Rose n'avait que douze ans quand elle perdit sa mère, qui laissait cinq pauvres petits enfants dont Rose était l'aînée.
Le soir, après l'enterrement, le père l'aida à coucher tous les petits; et, quand ils furent endormis, il prit Rose sur ses genoux et lui dit:
«Mon enfant, nous sommes bien malheureux d'avoir perdu ta mère qui nous soignait si bien. Tu es trop jeune encore pour faire l'ouvrage de la maison, et moi, je suis trop pauvre pour payer une femme qui viendrait t'aider. Comment donc faire?»
Rose pleurait en entendant parler son père; car la mort de sa mère lui causait un grand chagrin. Elle s'apaisa pourtant et répondit à son père:
«J'ai souvent aidé à maman, et j'ai bien vu comment elle s'y prenait. Soyez tranquille, papa, le bon Dieu ne nous abandonnera pas, puisque nous avons bonne intention de nous soutenir.
—Mais, ma pauvre petite, tu n'auras jamais la force de faire un lit?
—Ne vous en inquiétez pas, mon père, j'en viendrai bien à bout; et d'ailleurs, nous avons de bonnes voisines qui ne refuseront pas de venir me donner un coup de main.»
Dès le lendemain, Rose se leva en même temps que son père, un peu avant le jour; elle alluma son feu et mit de l'eau chauffer pour faire la soupe; ensuite elle balaya la chambre jusque dans les plus petits coins et frotta les meubles avec soin; puis elle trempa la soupe, que le père mangea avant d'aller à l'ouvrage. Quand il fut parti, elle éveilla son frère Simon, qui avait dix ans; il s'habilla; tous deux se mirent à genoux et firent leur prière. Ils demandèrent à Dieu de leur donner beaucoup de courage pour les empêcher de tomber dans la misère. Ils mangèrent la soupe ensemble, et Simon alla détacher la vache et la chèvre pour les mener aux champs, après que sa soeur aurait fini de les traire. Rose rentra pour faire lever sa soeur Suzanne, âgée de huit ans. Elle la débarbouilla et la peigna avec attention. Quand elle l'eut habillée, on leva Jean, qui n'avait que quatre ans, et Suzanne s'en occupa, pendant que Rose prenait la petite Fanchon, encore endormie, pour la poser sur le lit de son père, qu'elle avait déjà fait.

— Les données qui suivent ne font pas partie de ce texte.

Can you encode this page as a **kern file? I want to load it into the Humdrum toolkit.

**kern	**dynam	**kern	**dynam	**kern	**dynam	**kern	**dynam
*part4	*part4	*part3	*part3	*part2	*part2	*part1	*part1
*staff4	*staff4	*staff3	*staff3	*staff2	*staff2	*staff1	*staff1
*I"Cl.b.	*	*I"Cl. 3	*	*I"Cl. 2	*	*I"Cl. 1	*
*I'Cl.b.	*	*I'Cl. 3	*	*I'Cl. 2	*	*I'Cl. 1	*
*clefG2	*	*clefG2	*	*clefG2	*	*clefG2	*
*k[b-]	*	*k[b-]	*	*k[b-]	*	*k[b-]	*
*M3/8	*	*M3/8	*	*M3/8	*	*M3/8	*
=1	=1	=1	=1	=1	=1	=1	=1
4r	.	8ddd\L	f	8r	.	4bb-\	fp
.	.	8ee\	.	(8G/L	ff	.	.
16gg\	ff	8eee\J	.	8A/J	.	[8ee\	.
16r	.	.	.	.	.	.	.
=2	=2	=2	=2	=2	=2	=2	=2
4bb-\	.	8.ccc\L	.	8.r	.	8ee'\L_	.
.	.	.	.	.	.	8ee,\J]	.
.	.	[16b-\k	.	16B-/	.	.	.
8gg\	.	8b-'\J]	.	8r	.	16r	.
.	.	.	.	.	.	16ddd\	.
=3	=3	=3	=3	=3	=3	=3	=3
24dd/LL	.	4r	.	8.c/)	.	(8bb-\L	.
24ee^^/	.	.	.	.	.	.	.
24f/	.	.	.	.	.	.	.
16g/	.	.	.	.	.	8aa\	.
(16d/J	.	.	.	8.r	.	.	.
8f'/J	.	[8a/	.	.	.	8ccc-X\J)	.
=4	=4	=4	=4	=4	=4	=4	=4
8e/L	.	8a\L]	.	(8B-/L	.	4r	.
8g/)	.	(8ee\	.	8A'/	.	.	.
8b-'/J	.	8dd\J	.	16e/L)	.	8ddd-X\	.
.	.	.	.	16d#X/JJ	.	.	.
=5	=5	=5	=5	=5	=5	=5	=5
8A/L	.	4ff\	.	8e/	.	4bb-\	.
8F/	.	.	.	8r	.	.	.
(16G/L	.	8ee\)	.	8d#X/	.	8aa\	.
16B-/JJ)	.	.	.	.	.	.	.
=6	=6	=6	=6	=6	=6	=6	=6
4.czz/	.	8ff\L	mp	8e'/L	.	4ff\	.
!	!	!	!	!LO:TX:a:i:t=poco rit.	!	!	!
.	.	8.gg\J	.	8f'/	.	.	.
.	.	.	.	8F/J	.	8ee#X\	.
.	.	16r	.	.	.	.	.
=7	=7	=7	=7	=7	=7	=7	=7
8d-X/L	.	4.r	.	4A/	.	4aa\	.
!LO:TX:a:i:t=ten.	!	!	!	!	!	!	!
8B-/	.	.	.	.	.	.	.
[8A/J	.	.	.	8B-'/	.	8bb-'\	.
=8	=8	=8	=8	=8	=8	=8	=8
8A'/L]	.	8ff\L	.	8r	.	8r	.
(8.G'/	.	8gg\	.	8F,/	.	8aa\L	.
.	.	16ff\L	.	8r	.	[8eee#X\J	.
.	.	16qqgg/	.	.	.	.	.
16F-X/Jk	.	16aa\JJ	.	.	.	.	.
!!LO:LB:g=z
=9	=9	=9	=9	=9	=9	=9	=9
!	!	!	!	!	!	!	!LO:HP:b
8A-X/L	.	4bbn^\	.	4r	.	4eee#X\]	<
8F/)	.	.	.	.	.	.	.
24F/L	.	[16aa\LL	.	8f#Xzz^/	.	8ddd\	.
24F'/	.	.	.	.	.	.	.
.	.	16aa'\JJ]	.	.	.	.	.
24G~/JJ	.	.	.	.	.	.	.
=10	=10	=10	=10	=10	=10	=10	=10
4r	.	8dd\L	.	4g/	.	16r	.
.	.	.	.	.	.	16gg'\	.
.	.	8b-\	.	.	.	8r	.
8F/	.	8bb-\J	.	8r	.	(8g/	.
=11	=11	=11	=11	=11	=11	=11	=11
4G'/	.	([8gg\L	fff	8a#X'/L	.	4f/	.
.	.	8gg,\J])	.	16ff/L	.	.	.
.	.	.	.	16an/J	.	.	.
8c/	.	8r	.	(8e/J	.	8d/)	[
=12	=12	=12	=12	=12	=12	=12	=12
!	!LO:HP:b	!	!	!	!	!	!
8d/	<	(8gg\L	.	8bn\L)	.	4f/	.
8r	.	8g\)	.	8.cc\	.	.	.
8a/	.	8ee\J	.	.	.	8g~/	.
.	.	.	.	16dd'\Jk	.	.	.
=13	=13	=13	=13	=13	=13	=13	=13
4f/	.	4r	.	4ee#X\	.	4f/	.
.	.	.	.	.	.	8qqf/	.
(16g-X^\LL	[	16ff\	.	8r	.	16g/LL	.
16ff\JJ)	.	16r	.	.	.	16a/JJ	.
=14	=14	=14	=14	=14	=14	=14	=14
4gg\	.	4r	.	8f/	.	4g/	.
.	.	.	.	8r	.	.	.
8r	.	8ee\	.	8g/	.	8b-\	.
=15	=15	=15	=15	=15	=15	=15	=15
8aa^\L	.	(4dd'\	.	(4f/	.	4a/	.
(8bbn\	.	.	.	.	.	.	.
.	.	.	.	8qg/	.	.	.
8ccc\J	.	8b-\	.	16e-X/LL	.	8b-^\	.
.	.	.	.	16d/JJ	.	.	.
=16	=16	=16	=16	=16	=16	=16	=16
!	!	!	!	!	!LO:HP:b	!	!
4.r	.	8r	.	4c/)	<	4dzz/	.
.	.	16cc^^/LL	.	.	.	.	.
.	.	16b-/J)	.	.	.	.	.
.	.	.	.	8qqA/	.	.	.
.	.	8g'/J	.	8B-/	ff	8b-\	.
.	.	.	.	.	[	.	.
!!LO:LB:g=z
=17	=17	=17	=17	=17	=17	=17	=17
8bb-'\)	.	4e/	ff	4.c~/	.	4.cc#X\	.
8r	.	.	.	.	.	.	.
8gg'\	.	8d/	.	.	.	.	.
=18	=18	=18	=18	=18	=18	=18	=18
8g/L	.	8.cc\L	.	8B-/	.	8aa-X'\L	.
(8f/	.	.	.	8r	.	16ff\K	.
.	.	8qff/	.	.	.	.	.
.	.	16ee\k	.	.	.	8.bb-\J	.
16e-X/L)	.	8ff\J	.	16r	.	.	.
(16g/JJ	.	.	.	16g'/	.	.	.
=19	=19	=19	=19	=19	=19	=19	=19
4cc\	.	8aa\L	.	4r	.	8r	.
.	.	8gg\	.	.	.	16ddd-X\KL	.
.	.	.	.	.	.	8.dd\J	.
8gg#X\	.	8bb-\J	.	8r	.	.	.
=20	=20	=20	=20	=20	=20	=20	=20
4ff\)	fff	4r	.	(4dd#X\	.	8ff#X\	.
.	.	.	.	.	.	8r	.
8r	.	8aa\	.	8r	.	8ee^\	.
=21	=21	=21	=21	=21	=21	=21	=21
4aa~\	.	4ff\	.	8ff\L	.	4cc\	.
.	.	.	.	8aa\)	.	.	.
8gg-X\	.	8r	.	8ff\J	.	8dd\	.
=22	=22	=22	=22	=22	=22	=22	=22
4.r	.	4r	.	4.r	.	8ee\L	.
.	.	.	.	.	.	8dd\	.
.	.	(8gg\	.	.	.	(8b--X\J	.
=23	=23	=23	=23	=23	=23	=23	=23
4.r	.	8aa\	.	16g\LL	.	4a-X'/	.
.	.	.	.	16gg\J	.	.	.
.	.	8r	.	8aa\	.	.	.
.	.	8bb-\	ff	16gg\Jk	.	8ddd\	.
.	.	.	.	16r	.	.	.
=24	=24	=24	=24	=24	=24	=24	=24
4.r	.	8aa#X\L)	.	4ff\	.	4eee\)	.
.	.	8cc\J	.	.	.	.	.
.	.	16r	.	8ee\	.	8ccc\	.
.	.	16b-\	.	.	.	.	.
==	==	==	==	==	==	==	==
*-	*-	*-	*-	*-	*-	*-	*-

Jean étant habillé, Suzanne fit les deux autres lits avec sa soeur; et, comme elle était encore bien petite, elle fut obligée de monter sur une chaise.
Quand tout fut rangé dans la maison, et que Rose eut mis un pot de haricots devant le feu pour le dîner de la famille, elle recommanda à Suzanne de veiller sur leur petite soeur, pendant qu'elle irait à la rivière laver le linge avec Jean, qui, en l'attendant, chercherait de la salade.
Elle rentra vers neuf heures et trouva Fanchon tout éveillée: elle demandait sa maman, ce qui fit pleurer les deux autres petites filles. Suzanne amusa l'enfant que sa soeur lavait et habillait, et elle l'emmena promener avec son frère Jean.
Le père revint dîner à midi. Le couvert était mis et Rose lui servit un bon plat de haricots, pendant que Simon allait tirer à boire. En voyant tout si propre et si bien rangé dans la maison, le père dit à sa fille:
«Ma Rose, je suis bien content de toi. Si tu continues à être une bonne petite ménagère, nous nous sauverons de la misère qui nous menace.»
Rose fila pendant le reste de la journée, et le soir elle apprêta le souper. Quand tout le monde eut mangé, elle coucha les petits, pendant que son père pansait la vache et lui donnait de la pâture pour la nuit.
Tous les jours elle en faisait autant, et tout le monde, voyant son grand courage, l'appelait la petite ménagère. Quand elle avait du pain à faire, ses voisines s'empressaient de venir à son aide. L'une chauffait le four, tandis que l'autre pétrissait la pâte; car il eût été impossible à l'enfant d'en venir à bout toute seule. Elles l'aidaient aussi à couler sa lessive, ainsi qu'à la laver.
Suzanne apprit aussi à filer, et elles finirent le chanvre que leur pauvre mère avait laissé; puis elles filèrent pour la femme du maire, et gagnèrent l'argent nécessaire à payer la façon de leur toile.
Rose était une véritable mère pour ses frères et ses soeurs; elle les tenait fort propres, et ne manquait jamais de leur faire dire leur prière matin et soir. Le dimanche, après leur avoir mis leurs beaux habits, elle les conduisait à la messe et les gardait auprès d'elle, ne souffrant pas qu'ils courussent dans l'église comme font quelquefois les enfants.